In a previous blog we disclosed the results of a 181 case study, with sensitivity and specificity performance measured using culture as the ‘gold standard’. Further, those results were presented by Dr. Clark in a poster presentation at the November 2012 International Union Conference in Kuala Lumpur. The challenge in using culture as the performance measurement standard is that it is not 100% accurate. In an effort to scientifically validate the precision of our detection algorithms we developed an internal testing protocol based on the evaluation of ‘panel slides’.
Dr. Hiroyuki Yamada of the Research Institute of Japan contributed to our performance protocol by preparing a series of quality assurance panel slides. These slides were made from polyacrylamide-based artificial sputum (PBAS) mixed with cultured TB cells, and are highly analogous to actual sputum. Fifty (50) total slides were prepared with ten (10) slides each of P+, P++, P+++ and twenty (20) scanty (1-9 AFB) slides. The panel slides permitted testing of several important technology processes:
- Determination of algorithmic precision. Because panel slides have been prepared in a controlled setting, the severity of each case represented is known and accurate. Therefore, a panel slide prepared as a P++ should be detected by TBDx™ as a positive case and the load severity should be P++.

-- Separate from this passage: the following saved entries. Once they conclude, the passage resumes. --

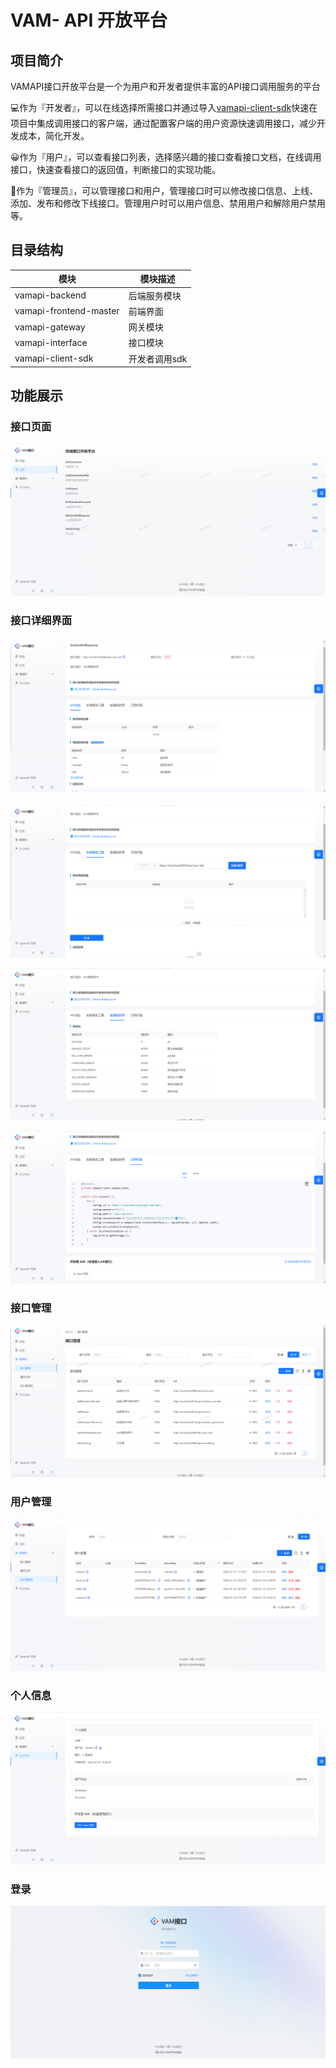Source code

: # VAM- API 开放平台

## 项目简介

VAMAPI接口开放平台是一个为用户和开发者提供丰富的API接口调用服务的平台

💻作为『开发者』，可以在线选择所需接口并通过导入[vamapi-client-sdk](https://github.com/Vampon/VAM-API/tree/main/vamapi-client-sdk)快速在项目中集成调用接口的客户端，通过配置客户端的用户资源快速调用接口，减少开发成本，简化开发。

😀作为『用户』，可以查看接口列表，选择感兴趣的接口查看接口文档，在线调用接口，快速查看接口的返回值，判断接口的实现功能。

🤝作为『管理员』，可以管理接口和用户，管理接口时可以修改接口信息、上线、添加、发布和修改下线接口。管理用户时可以用户信息、禁用用户和解除用户禁用等。

## 目录结构 


| 模块                   | 模块描述      |
| ---------------------- | ------------- |
| vamapi-backend         | 后端服务模块  |
| vamapi-frontend-master | 前端界面      |
| vamapi-gateway         | 网关模块      |
| vamapi-interface       | 接口模块      |
| vamapi-client-sdk      | 开发者调用sdk |

## 功能展示

### 接口页面

![image-20240327215512212](./imgs/image-20240327215512212.png)

### 接口详细界面

#### ![image-20240327215642944](./imgs/image-20240327215642944.png)

![image-20240327215657036](./imgs/image-20240327215657036.png)

![image-20240327215708073](./imgs/image-20240327215708073.png)

![image-20240327215718109](./imgs/image-20240327215718109.png)

### 接口管理

![image-20240327215529457](./imgs/image-20240327215529457.png)

### 用户管理

![image-20240327215547710](./imgs/image-20240327215547710.png)

### 个人信息

![image-20240327215605758](./imgs/image-20240327215605758.png)

### 登录

![image-20240327215437732](./imgs/image-20240327215437732.png)
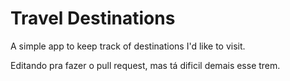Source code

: # Travel Destinations

A simple app to keep track of destinations I'd like to visit.

Editando pra fazer o pull request, mas tá dificil demais esse trem.
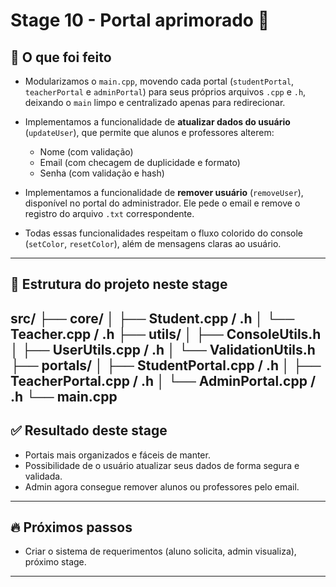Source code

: # Stage 10 - Portal aprimorado 🚀

## 📌 O que foi feito

- Modularizamos o `main.cpp`, movendo cada portal (`studentPortal`, `teacherPortal` e `adminPortal`) para seus próprios arquivos `.cpp` e `.h`, deixando o `main` limpo e centralizado apenas para redirecionar.

- Implementamos a funcionalidade de **atualizar dados do usuário** (`updateUser`), que permite que alunos e professores alterem:
  - Nome (com validação)
  - Email (com checagem de duplicidade e formato)
  - Senha (com validação e hash)

- Implementamos a funcionalidade de **remover usuário** (`removeUser`), disponível no portal do administrador. Ele pede o email e remove o registro do arquivo `.txt` correspondente.

- Todas essas funcionalidades respeitam o fluxo colorido do console (`setColor`, `resetColor`), além de mensagens claras ao usuário.

---

## 📁 Estrutura do projeto neste stage
src/
├── core/
│ ├── Student.cpp / .h
│ └── Teacher.cpp / .h
├── utils/
│ ├── ConsoleUtils.h
│ ├── UserUtils.cpp / .h
│ └── ValidationUtils.h
├── portals/
│ ├── StudentPortal.cpp / .h
│ ├── TeacherPortal.cpp / .h
│ └── AdminPortal.cpp / .h
└── main.cpp
---

## ✅ Resultado deste stage

- Portais mais organizados e fáceis de manter.
- Possibilidade de o usuário atualizar seus dados de forma segura e validada.
- Admin agora consegue remover alunos ou professores pelo email.
---

## 🔥 Próximos passos

- Criar o sistema de requerimentos (aluno solicita, admin visualiza), próximo stage.
---
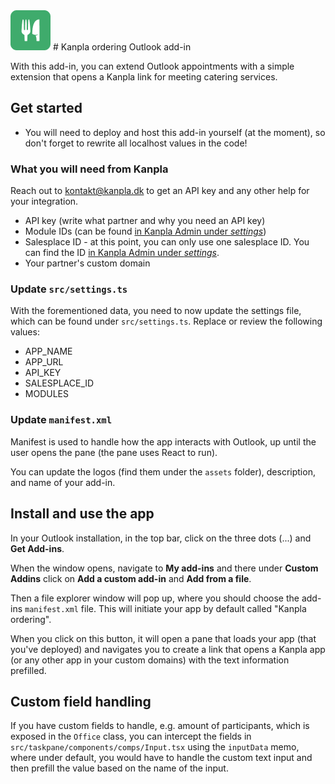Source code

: <img src="./assets/icon-64.png" alt="Kanpla icon">
# Kanpla ordering Outlook add-in

With this add-in, you can extend Outlook appointments with a simple extension that opens a Kanpla link for meeting catering services.

## Get started

- You will need to deploy and host this add-in yourself (at the moment), so don't forget to rewrite all localhost values in the code!

### What you will need from Kanpla

Reach out to kontakt@kanpla.dk to get an API key and any other help for your integration.

- API key (write what partner and why you need an API key)
- Module IDs (can be found [in Kanpla Admin under _settings_](https://admin.kanpla.dk/dashboard/settings/modules))
- Salesplace ID - at this point, you can only use one salesplace ID. You can find the ID [in Kanpla Admin under _settings_](https://admin.kanpla.dk/dashboard/settings/productBanks).
- Your partner's custom domain

### Update `src/settings.ts`

With the forementioned data, you need to now update the settings file, which can be found under `src/settings.ts`. Replace or review the following values:

- APP_NAME
- APP_URL
- API_KEY
- SALESPLACE_ID
- MODULES

### Update `manifest.xml`

Manifest is used to handle how the app interacts with Outlook, up until the user opens the pane (the pane uses React to run).

You can update the logos (find them under the `assets` folder), description, and name of your add-in.

## Install and use the app

In your Outlook installation, in the top bar, click on the three dots (...) and **Get Add-ins**.

When the window opens, navigate to **My add-ins** and there under **Custom Addins** click on **Add a custom add-in** and **Add from a file**.

Then a file explorer window will pop up, where you should choose the add-ins `manifest.xml` file. This will initiate your app by default called "Kanpla ordering".

When you click on this button, it will open a pane that loads your app (that you've deployed) and navigates you to create a link that opens a Kanpla app (or any other app in your custom domains) with the text information prefilled.

## Custom field handling

If you have custom fields to handle, e.g. amount of participants, which is exposed in the `Office` class, you can intercept the fields in `src/taskpane/components/comps/Input.tsx` using the `inputData` memo, where under default, you would have to handle the custom text input and then prefill the value based on the name of the input.

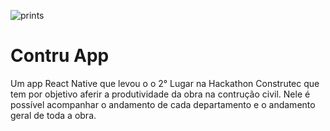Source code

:![prints](https://user-images.githubusercontent.com/44346970/75400304-a0fa5b00-58dd-11ea-8d61-14ad5eaa25d4.jpg)

<h1>Contru App</h1>

Um app React Native que levou o o 2° Lugar na Hackathon Construtec que tem por objetivo 
aferir a produtividade da obra na contrução civil. Nele é possível acompanhar o andamento de cada 
departamento e o andamento geral de toda a  obra.
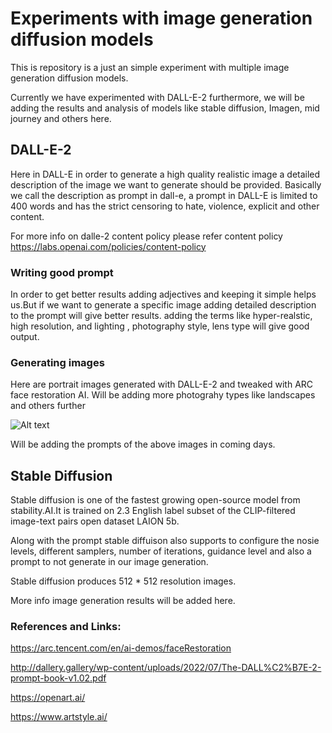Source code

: 
# Experiments with image generation diffusion models
This is repository is a just an simple experiment with multiple image generation diffusion models.

Currently we have experimented with DALL-E-2 furthermore, we will be adding the results and analysis of models 
like stable diffusion, Imagen, mid journey and others here.

## DALL-E-2 
Here in DALL-E in order to generate a high quality realistic image a detailed description of the image we want to generate should be provided.
Basically we call the description as prompt in dall-e, a prompt in DALL-E is limited to 400 words and has the strict censoring to hate, violence, explicit and other content.

For more info on dalle-2 content policy please refer content policy
https://labs.openai.com/policies/content-policy


### Writing good prompt
In order to get better results adding adjectives and keeping it simple helps us.But if we want to generate a specific image adding detailed description to the prompt will give better results. adding the terms like hyper-realstic, high resolution, and lighting , photography style, lens type will give good output.

### Generating images

Here are portrait images generated with DALL-E-2 and tweaked with ARC face restoration AI.
Will be adding more photograhy types like landscapes and others further

![Alt text](https://github.com/Ravi-Teja-konda/My_Experiments_with_Diffusion_models/blob/main/DALL-E-Portraits/collage.png?raw=true "Collage DALL-E portrait")


Will be adding the prompts of the above images in coming days.

## Stable Diffusion

Stable diffusion is one of the fastest growing open-source model from stability.AI.It is trained on 2.3 English label subset of the CLIP-filtered image-text pairs open dataset LAION 5b.

Along with the prompt stable diffuison also supports to configure the nosie levels, different samplers, number of iterations, guidance level and also a prompt to not generate in our image generation.

Stable diffusion produces 512 * 512 resolution images.


More info image generation results will be added here.


### References and Links:
https://arc.tencent.com/en/ai-demos/faceRestoration

http://dallery.gallery/wp-content/uploads/2022/07/The-DALL%C2%B7E-2-prompt-book-v1.02.pdf

https://openart.ai/

https://www.artstyle.ai/













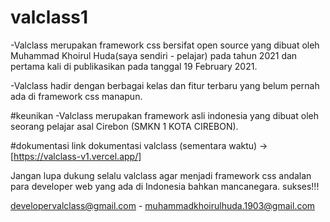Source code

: # valclass1 

-Valclass merupakan framework css bersifat open source yang dibuat oleh Muhammad Khoirul Huda(saya sendiri - pelajar) pada tahun 2021 dan pertama kali di publikasikan pada tanggal 19 February 2021.

-Valclass hadir dengan berbagai kelas dan fitur terbaru yang belum pernah ada di framework css manapun. 

#keunikan
-Valclass merupakan framework asli indonesia yang dibuat oleh seorang pelajar asal Cirebon (SMKN 1 KOTA CIREBON).


#dokumentasi
link dokumentasi valclass (sementara waktu) -> [https://valclass-v1.vercel.app/]

Jangan lupa dukung selalu valclass agar menjadi framework css andalan para developer web yang ada di Indonesia bahkan mancanegara. sukses!!!

developervalclass@gmail.com - muhammadkhoirulhuda.1903@gmail.com
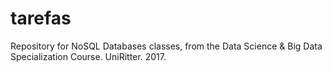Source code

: # tarefas
Repository for NoSQL Databases classes, from the Data Science &amp; Big Data Specialization Course. UniRitter. 2017.
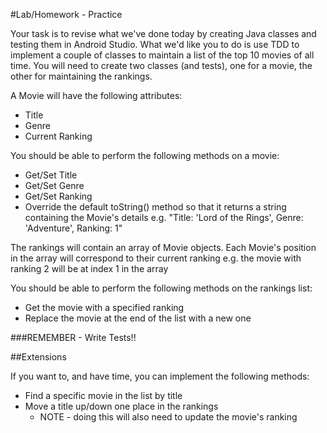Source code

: #Lab/Homework - Practice

Your task is to revise what we've done today by creating Java classes and testing them in Android Studio. What we'd like you to do is use TDD to implement a couple of classes to maintain a list of the top 10 movies of all time. You will need to create two classes (and tests), one for a movie, the other for maintaining the rankings.

A Movie will have the following attributes:

* Title
* Genre
* Current Ranking

You should be able to perform the following methods on a movie:

* Get/Set Title
* Get/Set Genre
* Get/Set Ranking
* Override the default toString() method so that it returns a string containing the Movie's details e.g. "Title: 'Lord of the Rings', Genre: 'Adventure', Ranking: 1"

The rankings will contain an array of Movie objects. Each Movie's position in the array will correspond to their current ranking e.g. the movie with ranking 2 will be at index 1 in the array

You should be able to perform the following methods on the rankings list:

* Get the movie with a specified ranking
* Replace the movie at the end of the list with a new one 

###REMEMBER - Write Tests!!

##Extensions

If you want to, and have time, you can implement the following methods:

* Find a specific movie in the list by title
* Move a title up/down one place in the rankings
  * NOTE - doing this will also need to update the movie's ranking

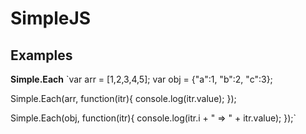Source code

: SimpleJS
==========

Examples
----------

__Simple.Each__
`var arr = [1,2,3,4,5];
var obj = {"a":1, "b":2, "c":3};

Simple.Each(arr, function(itr){
	console.log(itr.value);
});

Simple.Each(obj, function(itr){
	console.log(itr.i + " => " + itr.value);
});`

- For the very first time we were able to assess the performance of multiple image acquisition patterns and varying image capture quantities. The multiple image acquisition patterns included a circle, rectangle, and a square. We collected 100-200-300 fields-of-view for each acquisition pattern. Data collected from this portion of the protocol provided insight into performance variances based on pattern and number of FOVs, important to final product configuration.
- Additionally, we tested TBDx™ performance based on three different algorithms. The three algorithms were developed to create a range of sensitivity and specificity performance that could be employed based on user preference. This evaluation protocol determined the sensitivity range of the three algorithms against known positive cases.
We encountered one significant physical difference between the generated panel slides and normal stained sputum slides. The viscosity of the artificial sputum created smears with uneven thickness, a condition that we have experienced when evaluating ZN stained sputum slides. The thickness of the artificial sputum created a higher number of out-of-focus objects than would be expected in an Auramine stained slide. The viscosity of the sputum caused the bacilli to become suspended at varying levels within the smear, again, a condition that we have experienced with ZN stained slides. To address this issue we employed a multi-image process whereby images of the same FOV where captured at various focal plane depths. The multiple images were merged into one unified image and analyzed by TBDx™.
The protocol evaluation results were documented in an internal paper entitled, Automated Computer-Vision Detection of Mycobacteria Tuberculosis using TBDx Multi-Fusion Algorithms on Load Calculated Panel Slides, written by our software engineering colleague, Ajay Divekar, and distributed to various stakeholders within the international TB community. The paper presents a schematic of the multi-fusion algorithm approach along with the sensitivity results of two different algorithms. Sensitivity ranged between 86% – 90%. Because we did not prepare normal or negative panel slides we cannot present specificity percentages. However, we can present the latest specificity from recent tests of these algorithms, from Auramine-stained images acquired in November 2010 and September 2012. These results range from 72.8% to 86.6% and are noted in the paper.
- No more than 200 FOVs were needed to assess a case as P++ or P+++
- Whenever a dataset of 100 FOVs detected at least five (5) TB bacilli, the additional 200 FOVs acquired always classified the case as a P+
- Conversely, whenever a dataset of 100 FOVs detected less than five (5) TB bacilli, the additional 200 FOVs never classified the case as P+; it always remained a scanty case
It is our intention to acquire 100 or more negative panel slides and conduct the evaluation protocol again to generate a direct, relational specificity performance.
We anticipate receiving 65 slides from Johns Hopkins University (JHU) after the first of the year. At that time we will run a similar test. We expect these slides will be a combination of positive and negative patient cases. The data will be returned to JHU and scored. The results will be posted as soon as the evaluation testing is completed.